MPs want IT exemption limit at Rs 5 lakh
The Standing Committee on Finance, which met under the chairmanship of senior BJP leader Yashwant Sinha, has decided to finalise its report by March 2, enabling Parliament to consider the ambitious reforms in direct tax regime. "The Committee will meet again on February 24 and finalise the report on the DTC Bill by March 2," sources said. Some members, they said, "wanted the IT exemption limit to be increased to Rs 5 lakh per annum in view of inflation and erosion in purchasing power of rupee."
The government is hoping for approval of the DTC Bill by Parliament in the next fiscal. Pending Parliamentary nod, the government may include some of its provisions of the Bill in the budget to be presented on March 16.
The Committee, in its draft report, has suggested that the income tax exemption threshold be enhanced to Rs 3 lakh per annum from Rs 1.8 lakh at present. The Bill proposes the limit of Rs 2 lakh and also provides for revising the tax slabs for all the three categories.

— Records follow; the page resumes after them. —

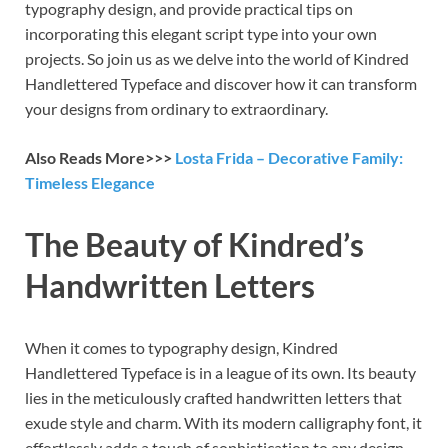
typography design, and provide practical tips on
incorporating this elegant script type into your own
projects. So join us as we delve into the world of Kindred
Handlettered Typeface and discover how it can transform
your designs from ordinary to extraordinary.
Also Reads More>>>
Losta Frida – Decorative Family:
Timeless Elegance
The Beauty of Kindred’s
Handwritten Letters
When it comes to typography design, Kindred
Handlettered Typeface is in a league of its own. Its beauty
lies in the meticulously crafted handwritten letters that
exude style and charm. With its modern calligraphy font, it
effortlessly adds a touch of sophistication to any design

Currently, income of Rs 1.80-5 lakh attracts 10 per cent tax, Rs 5-8 lakh 20 per cent and above Rs 8 lakh, 30 per cent. It had also proposed retaining the corporate tax rate at the existing 30 per cent.
The DTC, which will replace the Income Tax Act, 1961, was referred to the Standing Committee for scrutiny after introduction in Lok Sabha on August 2, 2010. The DTC Bill is aimed at streamlining the direct tax regime, making it easier for taxpayers to understand and comply with the complex provisions of the law.
The Committee`s draft report proposed to lower tax on foreign companies to 30 per cent, from 40 per cent at present. Some of the members, at today`s meeting wanted that the tax provisions relating to Non-Resident Indians (NRIs) be streamlined with a view to preventing possible evasion.